Geography of Cinemagoing, 1947

If you haven't seen it, I'd recommend David Bordwell's post on His Girl Friday. It's a reflection, personal and intellectual, on the cultural life of that film. (Jason Mittell teases out some implications for copyright policy.) I'd add to the film's incorporation into film studies canon attests to the influence of Film Art, which I'd read (3rd edition) in my college intro to film course, where we watched, indeed, His Girl Friday. Moreover, Bordwell includes advertisements and exhibition information from its local (Madison) run.

What a better occasion, then, to debut what I hope will be a regular feature on this blog and its 1947 project. I'd conceived of the project as a way to apprehend, synchronically, Hollywood's productions. It still is that primarily, but particularly at the intellectual provocation of my colleague Dan Friedlaender, I am increasingly curious about the distribution of these films. To that end, I plan to look at 1947 from the grounds-eye view as well, taking snapshots of Philadelphia's exhibition history.

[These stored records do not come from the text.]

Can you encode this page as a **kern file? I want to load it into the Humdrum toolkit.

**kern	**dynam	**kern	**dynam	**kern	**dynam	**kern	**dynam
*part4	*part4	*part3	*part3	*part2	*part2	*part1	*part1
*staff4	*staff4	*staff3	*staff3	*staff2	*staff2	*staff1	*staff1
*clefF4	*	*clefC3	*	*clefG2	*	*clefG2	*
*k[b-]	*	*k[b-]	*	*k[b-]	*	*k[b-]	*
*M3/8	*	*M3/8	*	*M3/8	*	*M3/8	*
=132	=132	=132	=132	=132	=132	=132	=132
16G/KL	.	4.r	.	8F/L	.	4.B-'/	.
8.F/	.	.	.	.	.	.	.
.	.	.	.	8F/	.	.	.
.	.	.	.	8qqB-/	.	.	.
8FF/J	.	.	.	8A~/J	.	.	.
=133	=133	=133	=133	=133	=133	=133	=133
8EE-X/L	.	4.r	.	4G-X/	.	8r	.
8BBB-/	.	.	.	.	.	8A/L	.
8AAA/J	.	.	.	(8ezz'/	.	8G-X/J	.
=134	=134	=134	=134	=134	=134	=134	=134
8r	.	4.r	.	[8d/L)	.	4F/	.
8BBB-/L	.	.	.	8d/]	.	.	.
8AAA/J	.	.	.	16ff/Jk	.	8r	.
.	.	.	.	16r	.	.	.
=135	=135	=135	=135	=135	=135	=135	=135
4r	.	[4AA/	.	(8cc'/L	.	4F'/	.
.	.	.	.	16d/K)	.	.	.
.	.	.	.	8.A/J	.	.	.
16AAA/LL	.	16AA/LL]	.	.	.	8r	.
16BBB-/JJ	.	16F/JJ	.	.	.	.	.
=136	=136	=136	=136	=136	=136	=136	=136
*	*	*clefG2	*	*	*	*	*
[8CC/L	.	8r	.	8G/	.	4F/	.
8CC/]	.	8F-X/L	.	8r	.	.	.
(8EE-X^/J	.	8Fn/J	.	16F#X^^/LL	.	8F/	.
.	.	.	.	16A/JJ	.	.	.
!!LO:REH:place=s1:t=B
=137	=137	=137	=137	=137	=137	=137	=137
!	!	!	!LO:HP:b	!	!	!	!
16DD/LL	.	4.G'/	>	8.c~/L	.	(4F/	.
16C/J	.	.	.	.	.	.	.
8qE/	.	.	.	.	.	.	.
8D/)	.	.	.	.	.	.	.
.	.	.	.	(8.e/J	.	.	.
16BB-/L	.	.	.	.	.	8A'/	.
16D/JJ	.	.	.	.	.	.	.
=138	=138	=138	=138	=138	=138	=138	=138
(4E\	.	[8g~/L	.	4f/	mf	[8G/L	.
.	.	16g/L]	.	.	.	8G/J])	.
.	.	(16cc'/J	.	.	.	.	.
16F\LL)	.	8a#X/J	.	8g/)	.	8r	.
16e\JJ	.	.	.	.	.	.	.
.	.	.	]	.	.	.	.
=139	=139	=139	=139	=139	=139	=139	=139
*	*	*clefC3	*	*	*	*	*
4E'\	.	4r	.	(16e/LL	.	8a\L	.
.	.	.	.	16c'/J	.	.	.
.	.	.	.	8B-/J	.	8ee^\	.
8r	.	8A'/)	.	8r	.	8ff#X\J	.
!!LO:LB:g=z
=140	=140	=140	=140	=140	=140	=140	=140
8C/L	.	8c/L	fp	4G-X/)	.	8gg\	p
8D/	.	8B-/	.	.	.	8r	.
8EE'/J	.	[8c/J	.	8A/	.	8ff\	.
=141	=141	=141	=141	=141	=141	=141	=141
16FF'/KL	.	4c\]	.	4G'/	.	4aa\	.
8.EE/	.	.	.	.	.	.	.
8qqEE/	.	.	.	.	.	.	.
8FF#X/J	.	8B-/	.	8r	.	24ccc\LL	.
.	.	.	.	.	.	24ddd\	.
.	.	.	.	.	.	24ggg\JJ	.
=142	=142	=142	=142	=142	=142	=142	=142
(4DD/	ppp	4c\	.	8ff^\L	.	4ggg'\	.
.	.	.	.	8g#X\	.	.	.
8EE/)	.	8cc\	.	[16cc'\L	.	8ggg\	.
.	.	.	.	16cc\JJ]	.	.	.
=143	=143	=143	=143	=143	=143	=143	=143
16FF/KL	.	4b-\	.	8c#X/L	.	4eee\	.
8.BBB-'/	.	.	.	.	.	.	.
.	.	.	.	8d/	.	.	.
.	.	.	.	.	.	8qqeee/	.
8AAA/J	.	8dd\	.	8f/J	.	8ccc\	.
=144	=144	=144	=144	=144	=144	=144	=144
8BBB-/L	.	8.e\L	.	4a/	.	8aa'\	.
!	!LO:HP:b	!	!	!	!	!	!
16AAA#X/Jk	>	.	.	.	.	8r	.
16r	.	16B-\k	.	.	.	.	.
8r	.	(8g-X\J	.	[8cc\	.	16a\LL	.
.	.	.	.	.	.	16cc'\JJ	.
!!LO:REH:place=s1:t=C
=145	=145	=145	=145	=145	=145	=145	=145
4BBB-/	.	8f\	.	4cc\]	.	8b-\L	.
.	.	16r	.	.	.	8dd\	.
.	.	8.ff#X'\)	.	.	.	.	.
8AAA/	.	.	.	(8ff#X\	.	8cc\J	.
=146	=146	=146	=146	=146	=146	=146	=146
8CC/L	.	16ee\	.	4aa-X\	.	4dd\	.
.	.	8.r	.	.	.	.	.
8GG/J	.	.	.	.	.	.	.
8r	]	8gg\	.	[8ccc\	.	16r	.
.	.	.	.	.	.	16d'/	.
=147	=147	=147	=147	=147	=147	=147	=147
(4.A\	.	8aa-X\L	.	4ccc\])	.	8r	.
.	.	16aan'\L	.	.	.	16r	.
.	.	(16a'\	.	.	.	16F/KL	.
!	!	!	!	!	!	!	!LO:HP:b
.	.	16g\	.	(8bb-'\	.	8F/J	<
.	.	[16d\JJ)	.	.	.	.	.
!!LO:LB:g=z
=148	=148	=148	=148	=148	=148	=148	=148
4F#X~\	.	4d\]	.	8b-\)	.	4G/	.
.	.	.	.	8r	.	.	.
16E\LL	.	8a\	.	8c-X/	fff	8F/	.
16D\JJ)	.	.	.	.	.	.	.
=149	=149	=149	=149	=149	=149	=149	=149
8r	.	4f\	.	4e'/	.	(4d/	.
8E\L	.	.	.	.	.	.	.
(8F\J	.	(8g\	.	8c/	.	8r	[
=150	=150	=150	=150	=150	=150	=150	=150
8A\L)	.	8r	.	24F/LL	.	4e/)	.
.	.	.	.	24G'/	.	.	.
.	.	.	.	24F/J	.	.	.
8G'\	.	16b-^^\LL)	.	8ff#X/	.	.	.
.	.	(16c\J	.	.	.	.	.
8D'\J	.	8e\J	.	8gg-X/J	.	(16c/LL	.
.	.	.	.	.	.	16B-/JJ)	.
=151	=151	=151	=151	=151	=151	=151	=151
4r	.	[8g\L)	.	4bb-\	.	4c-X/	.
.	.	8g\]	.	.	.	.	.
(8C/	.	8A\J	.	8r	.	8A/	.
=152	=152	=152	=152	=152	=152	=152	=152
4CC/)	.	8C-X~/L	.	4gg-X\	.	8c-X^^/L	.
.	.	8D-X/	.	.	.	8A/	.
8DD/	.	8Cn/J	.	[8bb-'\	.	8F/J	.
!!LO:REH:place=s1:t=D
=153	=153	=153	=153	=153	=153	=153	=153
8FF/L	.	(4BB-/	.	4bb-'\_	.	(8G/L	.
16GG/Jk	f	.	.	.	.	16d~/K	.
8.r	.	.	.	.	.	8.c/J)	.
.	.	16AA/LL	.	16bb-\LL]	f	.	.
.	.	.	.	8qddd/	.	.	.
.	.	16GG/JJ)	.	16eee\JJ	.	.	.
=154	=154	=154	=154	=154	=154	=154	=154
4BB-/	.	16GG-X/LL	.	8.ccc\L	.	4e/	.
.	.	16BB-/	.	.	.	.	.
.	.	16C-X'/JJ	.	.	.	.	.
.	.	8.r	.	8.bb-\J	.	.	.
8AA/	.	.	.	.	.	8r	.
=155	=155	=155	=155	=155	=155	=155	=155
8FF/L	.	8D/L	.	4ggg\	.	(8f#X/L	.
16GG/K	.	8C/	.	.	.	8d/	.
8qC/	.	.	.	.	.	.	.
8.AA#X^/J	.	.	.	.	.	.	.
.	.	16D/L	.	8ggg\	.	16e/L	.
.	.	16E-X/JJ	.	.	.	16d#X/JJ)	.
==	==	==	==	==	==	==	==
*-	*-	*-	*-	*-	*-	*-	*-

Before diving in to look at what was playing or how much films made here, though, it's worth just noting what Philadelphia's exhibition market looked like in 1947. My roots don't run deep here, so my picture is based on ads in the Philadelphia Bulletin, on the invaluable Cinema Treasures website, and the aid of Google Maps. I'm still mapping, but so far have plotted over 100 theaters in the city limits (click for the Google Map):

Blue represents downtown first run palaces, red and magenta represent subsequent-run neighborhood theaters.

A couple of trends worth noting. First of all, cinemagoing wasn't just more prevalent then than now, its magnitude is hard to fathom. Currently there are 4 non-porn cinemas in Center City; in 1947 there were at least a dozen and a half theaters, many of which held more than 2500 seats. Accordingly, the history of cinema exhibition also gives a trace of the geography of transportation: before the widespread adoption of the automobile, cinemas were well-dispersed across the city, while today many stretches are not served for miles by one. And, too, the theaters' history is also a microcosm of urban change and development. Almost all of the Center City palaces are demolished now (the one still extant is no longer operating). Looking at the Google map, it is surprising how many former theaters in Philly are now desolate urban, post-industrial wastelands.

This mapping is about giving a synchronic snapshot of the exhibition market, but the sense of diachronic change is hard to ignore.